Interventions include:
1. Private Bed CNS Referral Workflow
A standardized workflow for private bed CNS referral has been developed and adopted in surgical wards. Nurses need to highlight the CNS needs of the patient on transfer documents and remind to refer patient to CNS on discharge days.
2. Enhanced Communication
UCH discharge coordinators followed up on discharge dates and reminded private hospital nurses to notify parent unit for CNS referrals.
3. Central Documentation
CNS needs were recorded in a shared folder, with UCH discharge coordinators updating the shared folder and alerting parent ward nurses upon discharge date confirmation.
4. Family Engagement
Patients and relatives were encouraged to remind private hospital nurses of CNS needs before discharge, verbal reminder to patients and phone reminder to relatives were provided on transferring day.
Result & Outcome :
During the pre-intervention period, among 47 patients needing CNS support (n=119 transferred), 6 missed referrals (13%) occurred.
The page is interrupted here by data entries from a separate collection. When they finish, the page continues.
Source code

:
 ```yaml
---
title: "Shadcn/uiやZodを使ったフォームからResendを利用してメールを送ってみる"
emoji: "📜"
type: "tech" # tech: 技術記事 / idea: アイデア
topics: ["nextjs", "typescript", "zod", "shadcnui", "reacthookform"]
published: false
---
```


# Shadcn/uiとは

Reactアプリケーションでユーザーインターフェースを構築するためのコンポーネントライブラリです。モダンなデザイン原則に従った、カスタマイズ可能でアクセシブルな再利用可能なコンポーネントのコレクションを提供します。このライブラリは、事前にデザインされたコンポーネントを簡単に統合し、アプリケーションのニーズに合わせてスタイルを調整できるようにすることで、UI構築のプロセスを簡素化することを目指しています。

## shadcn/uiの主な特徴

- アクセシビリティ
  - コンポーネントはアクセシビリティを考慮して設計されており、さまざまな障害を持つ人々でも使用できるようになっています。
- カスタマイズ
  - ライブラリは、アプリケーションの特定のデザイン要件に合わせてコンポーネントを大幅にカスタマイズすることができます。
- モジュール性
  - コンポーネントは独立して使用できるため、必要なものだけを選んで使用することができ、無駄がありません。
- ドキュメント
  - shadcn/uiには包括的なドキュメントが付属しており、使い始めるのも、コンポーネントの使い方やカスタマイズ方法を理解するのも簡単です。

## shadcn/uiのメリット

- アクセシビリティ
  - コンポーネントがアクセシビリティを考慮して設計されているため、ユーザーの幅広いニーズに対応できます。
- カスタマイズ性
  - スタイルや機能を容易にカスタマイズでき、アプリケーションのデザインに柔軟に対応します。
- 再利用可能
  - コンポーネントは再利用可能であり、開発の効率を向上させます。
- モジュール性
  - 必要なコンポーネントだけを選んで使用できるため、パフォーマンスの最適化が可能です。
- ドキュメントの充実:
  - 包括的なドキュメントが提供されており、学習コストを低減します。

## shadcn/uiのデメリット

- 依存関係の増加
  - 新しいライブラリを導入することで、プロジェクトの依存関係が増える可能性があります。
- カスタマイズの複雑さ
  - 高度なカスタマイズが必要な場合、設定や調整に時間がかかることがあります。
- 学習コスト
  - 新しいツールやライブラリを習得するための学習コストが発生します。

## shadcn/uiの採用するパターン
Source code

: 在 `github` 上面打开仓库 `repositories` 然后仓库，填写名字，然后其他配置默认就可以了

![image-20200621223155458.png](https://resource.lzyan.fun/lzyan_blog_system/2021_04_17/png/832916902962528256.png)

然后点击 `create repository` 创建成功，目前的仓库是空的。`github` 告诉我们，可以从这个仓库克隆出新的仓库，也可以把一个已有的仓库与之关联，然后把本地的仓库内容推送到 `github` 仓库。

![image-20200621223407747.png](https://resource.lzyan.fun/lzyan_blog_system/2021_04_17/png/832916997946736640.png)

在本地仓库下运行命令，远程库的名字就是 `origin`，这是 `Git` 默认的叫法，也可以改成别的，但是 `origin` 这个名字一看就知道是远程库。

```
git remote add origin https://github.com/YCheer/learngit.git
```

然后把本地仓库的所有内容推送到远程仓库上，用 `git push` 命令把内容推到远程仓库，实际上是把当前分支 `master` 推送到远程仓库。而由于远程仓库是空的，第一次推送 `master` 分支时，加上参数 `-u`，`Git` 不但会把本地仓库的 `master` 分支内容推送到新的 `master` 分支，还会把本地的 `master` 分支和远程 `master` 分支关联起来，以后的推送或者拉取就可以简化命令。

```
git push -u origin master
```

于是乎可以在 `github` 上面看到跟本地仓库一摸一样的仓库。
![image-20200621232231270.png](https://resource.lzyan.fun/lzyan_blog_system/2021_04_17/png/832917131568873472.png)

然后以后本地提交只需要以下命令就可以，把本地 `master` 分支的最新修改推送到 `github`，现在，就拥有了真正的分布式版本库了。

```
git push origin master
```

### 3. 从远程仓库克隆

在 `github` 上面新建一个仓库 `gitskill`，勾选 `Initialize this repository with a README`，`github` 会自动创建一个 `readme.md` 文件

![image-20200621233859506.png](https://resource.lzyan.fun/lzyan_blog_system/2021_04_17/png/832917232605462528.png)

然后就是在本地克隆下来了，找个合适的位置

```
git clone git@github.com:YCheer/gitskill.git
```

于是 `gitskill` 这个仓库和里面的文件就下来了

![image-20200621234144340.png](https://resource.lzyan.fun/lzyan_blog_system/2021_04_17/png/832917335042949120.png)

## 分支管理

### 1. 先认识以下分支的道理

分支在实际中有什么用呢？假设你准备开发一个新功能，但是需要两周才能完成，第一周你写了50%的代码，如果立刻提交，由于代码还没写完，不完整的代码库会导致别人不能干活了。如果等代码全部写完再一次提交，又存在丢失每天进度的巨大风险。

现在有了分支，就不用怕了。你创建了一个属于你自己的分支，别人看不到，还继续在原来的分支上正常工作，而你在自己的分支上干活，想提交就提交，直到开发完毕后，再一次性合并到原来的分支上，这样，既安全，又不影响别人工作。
Post-intervention, among 36 patients needing CNS support (n=91 transferred), no missed referrals were reported (0%).
Structured interventions using nursing coordination successfully reduced the CNS referral missing rate from 13% to 0%. Enhanced workflows, communication, documentation, and patient engagement were key to improving continuity of care in the public-private hospital collaboration.